Op-Ed

In Israel, religious differences don’t always lead to ugly conflict

Sewage flows from an outlet into the sea in front of Shati refugee camp in Gaza City. Each day, millions of gallons of raw sewage pour into the Gaza Strip's Mediterranean beachfront, spewing out of a metal pipe and turning miles of once-scenic coastline into a stagnant dead zone. But Israel and Palestinians have recently negotiated a deal to address the problem.
Sewage flows from an outlet into the sea in front of Shati refugee camp in Gaza City. Each day, millions of gallons of raw sewage pour into the Gaza Strip's Mediterranean beachfront, spewing out of a metal pipe and turning miles of once-scenic coastline into a stagnant dead zone. But Israel and Palestinians have recently negotiated a deal to address the problem. AP

The tension on and around Temple Mount, which has gone on for weeks now, should be diffused before it escalates into the worst kind of conflict: a religious war.

Jerusalem already experienced such a war in 1846, when a fight inside the Church of the Holy Sepulchre started between priests and worshipers of the various Christian denominations represented on the site. Soon enough, the religious fervor pulled political powers into the conflict, and European countries fought each other in the Crimean War, which left half a million dead. In the immortal lines of Alfred, Lord Tennyson, on the Charge of the Light Brigade: “Someone had blunder’d: Their’s not to make reply, Their’s not to reason why, Their’s but to do and die.”

Someone had blunder’d indeed.

Following the terror attack by Israeli Arabs on Temple Mount on July 14, the Israeli police hurried to place metal detectors at the entrance to the prayer area. This hasty move ran against the good advice of the Israeli Security Service and the Israel Defense Forces, which warned against the negative repercussions of any change in the fragile status quo on the site.

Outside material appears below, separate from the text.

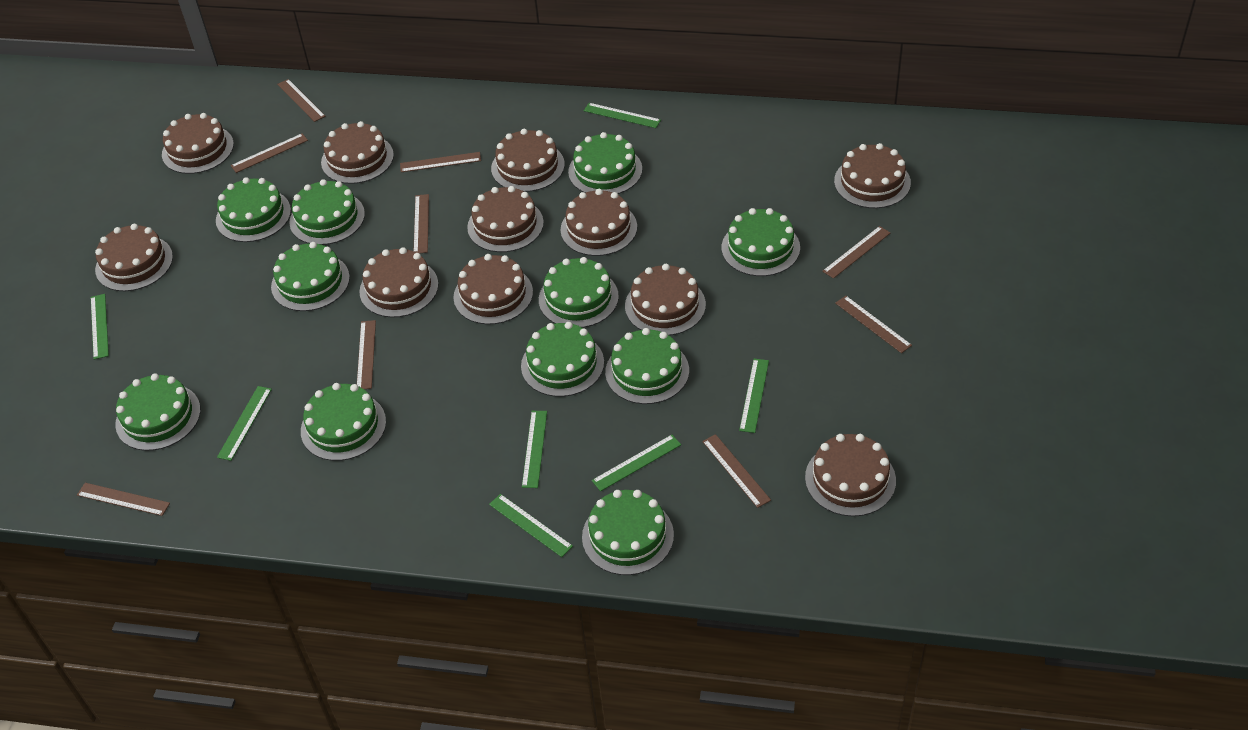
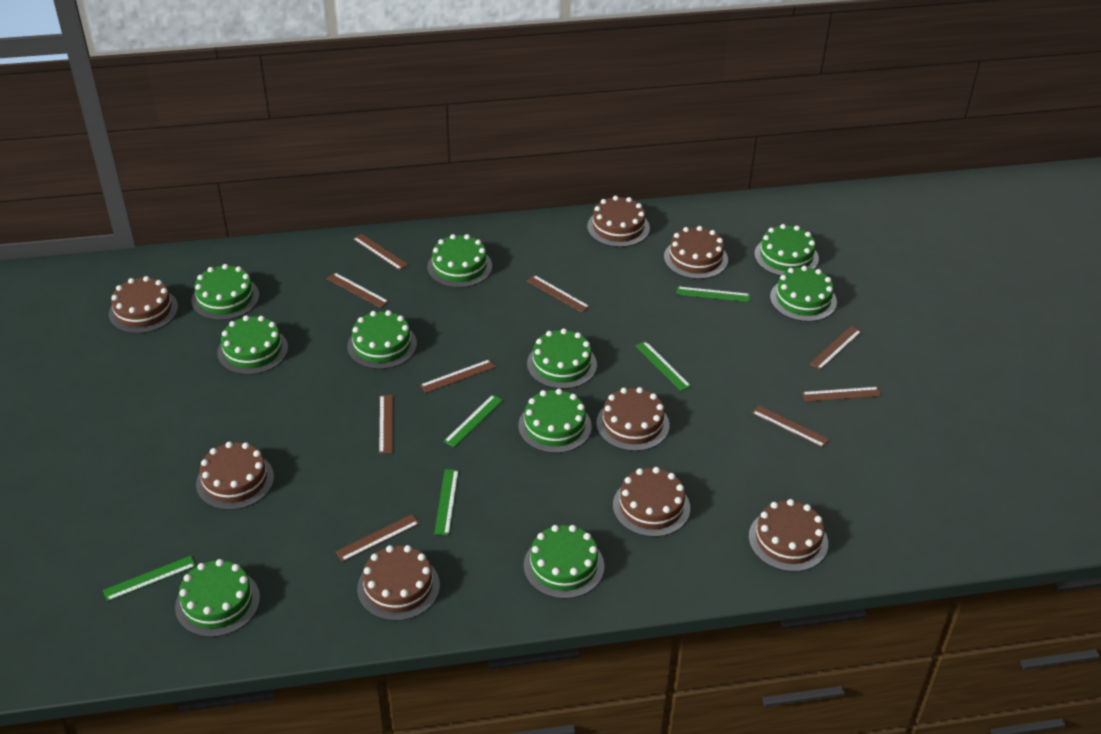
brown cake: [95,224,173,291] [162,113,234,174] [321,121,394,184] [359,247,438,317] [453,254,533,325] [467,186,544,252] [491,129,565,192] [561,189,637,256] [625,264,706,336] [805,434,896,517] [834,143,911,208] = 11 -> [109,276,178,333] [196,442,274,510] [357,545,440,621] [587,196,650,247] [596,387,670,451] [613,467,690,537] [664,226,728,279] [749,499,828,572] = 8
green cake: [115,373,201,451] [216,177,291,242] [271,242,350,311] [289,179,365,245] [301,383,386,461] [521,322,604,397] [539,257,619,328] [568,132,642,194] [582,490,674,575] [605,328,689,404] [722,208,800,276] = 11 -> [175,559,260,637] [191,264,259,320] [217,315,288,375] [347,310,417,369] [427,234,492,288] [518,389,592,453] [524,525,604,599] [527,328,597,389] [754,224,819,276] [770,266,837,322] = 10
green ruler: [91,294,109,359] [217,386,272,461] [489,494,573,557] [522,411,547,488] [584,103,661,128] [592,435,681,491] [739,359,769,433] = 7 -> [103,556,196,601] [434,469,459,535] [444,395,503,447] [635,341,691,391] [676,286,750,302] = 5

They were right, and only after riots, an incident in Jordan where an Israeli security guard shot dead two Jordanians, and embarrassment to the Israeli government, were the metal detectors were removed.

This could have been Palestinian President Mahmoud Abbas’ great moment. Catching Israel at a weak moment and having the emissaries of President Trump hovering around here praying for any trace of breakthrough in the Israeli-Palestinian conflict, he could have seized the opportunity.

But instead of establishing himself as the responsible adult, calling for resumption of talks with Israel under an American umbrella, he pulled the religion card. He not only froze security contacts with Israel, he also refused to encourage Palestinian worshipers to return to Al-Aqsa.

While this dangerous blend of politics and religion goes on, it is heartening to discover that under the radar, Israelis and Palestinians can reach an agreement for their common good. During his last visit in the region, Jason Greenblatt, the U.S. Middle East representative, announced that Israel and the Palestinian Authority had reached an agreement in which Israel would provide almost 6 billion gallons of water to the West Bank and more than 2.5 billion gallons to Gaza.

Israel’s Regional Cooperation Minister Tzachi Hanegbi said at the signing ceremony that, “All of us in this room proved that water can serve as means for reconciliation, for prosperity, for cooperation, rather than be a cause for tension and dispute.” Mazin Ghunaim, head of the Palestinian Water Authority, said that “This will reduce the suffering of the Palestinian people and the crises that they are living through that have increased this summer.”

The following day, July 14, the mayhem on Temple Mount erupted. However, my guess is that, in this case, the basic need for water will overcome both politics and religion.

Then this: As Jerusalem endures punishing heat, Jewish, Muslim and Christian leaders recently urged people of all faiths to help curb climate change.

Rabbi David Rosen, American Jewish Committee’s international director of interreligious affairs, Father Francesco Patton, custodian of the Holy Land, and Kadi Iyad Zahalka, head judge of the Muslim Sharia Courts in Israel, spoke about the moral obligation to address what many consider to be the most serious problem facing humanity today: environmental sustainability and climate change.

Rosen invoked the words of Moses to the Israelites: “This day I call the heavens and the Earth as witnesses against you that I have set before you life and death, blessings and curses. Now choose life, so that you and your children may live.”

Patton quoted from Laudato si, Pope Francis’ encyclical subtitled “On Care For Our Common Home” (a copy of which the pope gave in May to President Trump, who promised to read it). And Zahalka said that Allah delegated his responsibility for the globe to the believers.

When moderator Rabbi Yonatan Neril, director of the Jerusalem-based Interfaith Center for Sustainable Development, asked each of the panelists to reflect on the personal experience that led them to care about climate change, Patton’s gave what I think is the best response. “In my family estate near Trento, northern Italy,” he said, “we have a little vineyard, called La Vis. When I was a child, we used to harvest the grapes in August.

“ My family still harvests the grapes, but now they do it in October.”